Saved data entries
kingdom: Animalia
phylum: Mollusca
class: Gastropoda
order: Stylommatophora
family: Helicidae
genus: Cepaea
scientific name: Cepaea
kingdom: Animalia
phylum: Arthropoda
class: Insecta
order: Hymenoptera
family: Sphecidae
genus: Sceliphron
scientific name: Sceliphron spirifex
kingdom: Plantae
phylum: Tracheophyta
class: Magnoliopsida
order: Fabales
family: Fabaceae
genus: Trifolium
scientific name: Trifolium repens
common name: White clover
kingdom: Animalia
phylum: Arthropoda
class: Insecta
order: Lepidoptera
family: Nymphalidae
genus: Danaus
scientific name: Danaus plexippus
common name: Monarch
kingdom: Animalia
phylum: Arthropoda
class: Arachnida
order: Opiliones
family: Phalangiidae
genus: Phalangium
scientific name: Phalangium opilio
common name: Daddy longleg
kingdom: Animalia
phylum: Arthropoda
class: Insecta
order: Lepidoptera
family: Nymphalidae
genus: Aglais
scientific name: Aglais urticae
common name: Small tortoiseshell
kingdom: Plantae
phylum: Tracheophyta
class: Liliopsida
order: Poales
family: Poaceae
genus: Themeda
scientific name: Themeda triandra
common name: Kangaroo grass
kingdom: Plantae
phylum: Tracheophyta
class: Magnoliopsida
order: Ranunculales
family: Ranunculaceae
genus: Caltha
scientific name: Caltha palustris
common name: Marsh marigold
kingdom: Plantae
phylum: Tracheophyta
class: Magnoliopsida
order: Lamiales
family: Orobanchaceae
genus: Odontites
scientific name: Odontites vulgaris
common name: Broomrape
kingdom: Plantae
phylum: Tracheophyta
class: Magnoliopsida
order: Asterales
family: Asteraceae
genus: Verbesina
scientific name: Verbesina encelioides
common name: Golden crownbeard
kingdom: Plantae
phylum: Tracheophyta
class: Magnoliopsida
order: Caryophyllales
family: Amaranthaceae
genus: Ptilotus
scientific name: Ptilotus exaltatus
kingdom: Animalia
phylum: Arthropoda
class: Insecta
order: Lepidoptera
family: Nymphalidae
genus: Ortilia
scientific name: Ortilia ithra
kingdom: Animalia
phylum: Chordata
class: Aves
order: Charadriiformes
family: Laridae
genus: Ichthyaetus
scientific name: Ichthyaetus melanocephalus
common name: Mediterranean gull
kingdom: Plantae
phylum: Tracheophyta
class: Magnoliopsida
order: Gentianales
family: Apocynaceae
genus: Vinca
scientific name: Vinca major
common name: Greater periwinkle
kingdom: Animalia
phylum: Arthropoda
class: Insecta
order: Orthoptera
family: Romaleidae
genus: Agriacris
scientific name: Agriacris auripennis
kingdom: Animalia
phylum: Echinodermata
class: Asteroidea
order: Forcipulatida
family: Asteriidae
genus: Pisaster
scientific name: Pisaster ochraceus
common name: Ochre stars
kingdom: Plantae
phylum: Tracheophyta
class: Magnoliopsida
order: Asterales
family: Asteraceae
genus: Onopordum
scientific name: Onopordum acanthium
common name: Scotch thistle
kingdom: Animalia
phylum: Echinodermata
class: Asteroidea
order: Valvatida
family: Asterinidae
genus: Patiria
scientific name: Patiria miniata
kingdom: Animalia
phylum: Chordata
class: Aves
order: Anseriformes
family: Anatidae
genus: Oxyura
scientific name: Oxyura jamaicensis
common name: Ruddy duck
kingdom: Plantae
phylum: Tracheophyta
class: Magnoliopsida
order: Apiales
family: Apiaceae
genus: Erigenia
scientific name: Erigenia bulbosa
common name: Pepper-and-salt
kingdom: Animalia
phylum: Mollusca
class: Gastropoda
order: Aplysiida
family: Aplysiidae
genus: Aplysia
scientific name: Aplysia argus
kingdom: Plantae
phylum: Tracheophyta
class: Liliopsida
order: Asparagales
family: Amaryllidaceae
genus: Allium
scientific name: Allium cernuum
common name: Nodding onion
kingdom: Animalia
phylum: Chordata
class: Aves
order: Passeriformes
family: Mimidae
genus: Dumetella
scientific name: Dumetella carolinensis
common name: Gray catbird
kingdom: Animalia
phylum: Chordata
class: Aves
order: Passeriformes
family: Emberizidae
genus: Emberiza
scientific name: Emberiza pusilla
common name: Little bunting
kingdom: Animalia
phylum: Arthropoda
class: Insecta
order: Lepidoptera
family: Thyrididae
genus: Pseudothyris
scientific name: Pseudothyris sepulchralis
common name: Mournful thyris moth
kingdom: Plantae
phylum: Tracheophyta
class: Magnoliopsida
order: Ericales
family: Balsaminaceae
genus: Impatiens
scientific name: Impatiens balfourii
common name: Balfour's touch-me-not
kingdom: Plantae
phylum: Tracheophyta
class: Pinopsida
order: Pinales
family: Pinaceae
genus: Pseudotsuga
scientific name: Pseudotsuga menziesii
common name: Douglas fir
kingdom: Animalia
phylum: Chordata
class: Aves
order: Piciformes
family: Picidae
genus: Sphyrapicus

Set exercise> Rename the field "common name" to "vernacular name" in all the rows above, leaving everything else unchanged.

Exercise solution>
kingdom: Animalia
phylum: Mollusca
class: Gastropoda
order: Stylommatophora
family: Helicidae
genus: Cepaea
scientific name: Cepaea
kingdom: Animalia
phylum: Arthropoda
class: Insecta
order: Hymenoptera
family: Sphecidae
genus: Sceliphron
scientific name: Sceliphron spirifex
kingdom: Plantae
phylum: Tracheophyta
class: Magnoliopsida
order: Fabales
family: Fabaceae
genus: Trifolium
scientific name: Trifolium repens
vernacular name: White clover
kingdom: Animalia
phylum: Arthropoda
class: Insecta
order: Lepidoptera
family: Nymphalidae
genus: Danaus
scientific name: Danaus plexippus
vernacular name: Monarch
kingdom: Animalia
phylum: Arthropoda
class: Arachnida
order: Opiliones
family: Phalangiidae
genus: Phalangium
scientific name: Phalangium opilio
vernacular name: Daddy longleg
kingdom: Animalia
phylum: Arthropoda
class: Insecta
order: Lepidoptera
family: Nymphalidae
genus: Aglais
scientific name: Aglais urticae
vernacular name: Small tortoiseshell
kingdom: Plantae
phylum: Tracheophyta
class: Liliopsida
order: Poales
family: Poaceae
genus: Themeda
scientific name: Themeda triandra
vernacular name: Kangaroo grass
kingdom: Plantae
phylum: Tracheophyta
class: Magnoliopsida
order: Ranunculales
family: Ranunculaceae
genus: Caltha
scientific name: Caltha palustris
vernacular name: Marsh marigold
kingdom: Plantae
phylum: Tracheophyta
class: Magnoliopsida
order: Lamiales
family: Orobanchaceae
genus: Odontites
scientific name: Odontites vulgaris
vernacular name: Broomrape
kingdom: Plantae
phylum: Tracheophyta
class: Magnoliopsida
order: Asterales
family: Asteraceae
genus: Verbesina
scientific name: Verbesina encelioides
vernacular name: Golden crownbeard
kingdom: Plantae
phylum: Tracheophyta
class: Magnoliopsida
order: Caryophyllales
family: Amaranthaceae
genus: Ptilotus
scientific name: Ptilotus exaltatus
kingdom: Animalia
phylum: Arthropoda
class: Insecta
order: Lepidoptera
family: Nymphalidae
genus: Ortilia
scientific name: Ortilia ithra
kingdom: Animalia
phylum: Chordata
class: Aves
order: Charadriiformes
family: Laridae
genus: Ichthyaetus
scientific name: Ichthyaetus melanocephalus
vernacular name: Mediterranean gull
kingdom: Plantae
phylum: Tracheophyta
class: Magnoliopsida
order: Gentianales
family: Apocynaceae
genus: Vinca
scientific name: Vinca major
vernacular name: Greater periwinkle
kingdom: Animalia
phylum: Arthropoda
class: Insecta
order: Orthoptera
family: Romaleidae
genus: Agriacris
scientific name: Agriacris auripennis
kingdom: Animalia
phylum: Echinodermata
class: Asteroidea
order: Forcipulatida
family: Asteriidae
genus: Pisaster
scientific name: Pisaster ochraceus
vernacular name: Ochre stars
kingdom: Plantae
phylum: Tracheophyta
class: Magnoliopsida
order: Asterales
family: Asteraceae
genus: Onopordum
scientific name: Onopordum acanthium
vernacular name: Scotch thistle
kingdom: Animalia
phylum: Echinodermata
class: Asteroidea
order: Valvatida
family: Asterinidae
genus: Patiria
scientific name: Patiria miniata
kingdom: Animalia
phylum: Chordata
class: Aves
order: Anseriformes
family: Anatidae
genus: Oxyura
scientific name: Oxyura jamaicensis
vernacular name: Ruddy duck
kingdom: Plantae
phylum: Tracheophyta
class: Magnoliopsida
order: Apiales
family: Apiaceae
genus: Erigenia
scientific name: Erigenia bulbosa
vernacular name: Pepper-and-salt
kingdom: Animalia
phylum: Mollusca
class: Gastropoda
order: Aplysiida
family: Aplysiidae
genus: Aplysia
scientific name: Aplysia argus
kingdom: Plantae
phylum: Tracheophyta
class: Liliopsida
order: Asparagales
family: Amaryllidaceae
genus: Allium
scientific name: Allium cernuum
vernacular name: Nodding onion
kingdom: Animalia
phylum: Chordata
class: Aves
order: Passeriformes
family: Mimidae
genus: Dumetella
scientific name: Dumetella carolinensis
vernacular name: Gray catbird
kingdom: Animalia
phylum: Chordata
class: Aves
order: Passeriformes
family: Emberizidae
genus: Emberiza
scientific name: Emberiza pusilla
vernacular name: Little bunting
kingdom: Animalia
phylum: Arthropoda
class: Insecta
order: Lepidoptera
family: Thyrididae
genus: Pseudothyris
scientific name: Pseudothyris sepulchralis
vernacular name: Mournful thyris moth
kingdom: Plantae
phylum: Tracheophyta
class: Magnoliopsida
order: Ericales
family: Balsaminaceae
genus: Impatiens
scientific name: Impatiens balfourii
vernacular name: Balfour's touch-me-not
kingdom: Plantae
phylum: Tracheophyta
class: Pinopsida
order: Pinales
family: Pinaceae
genus: Pseudotsuga
scientific name: Pseudotsuga menziesii
vernacular name: Douglas fir
kingdom: Animalia
phylum: Chordata
class: Aves
order: Piciformes
family: Picidae
genus: Sphyrapicus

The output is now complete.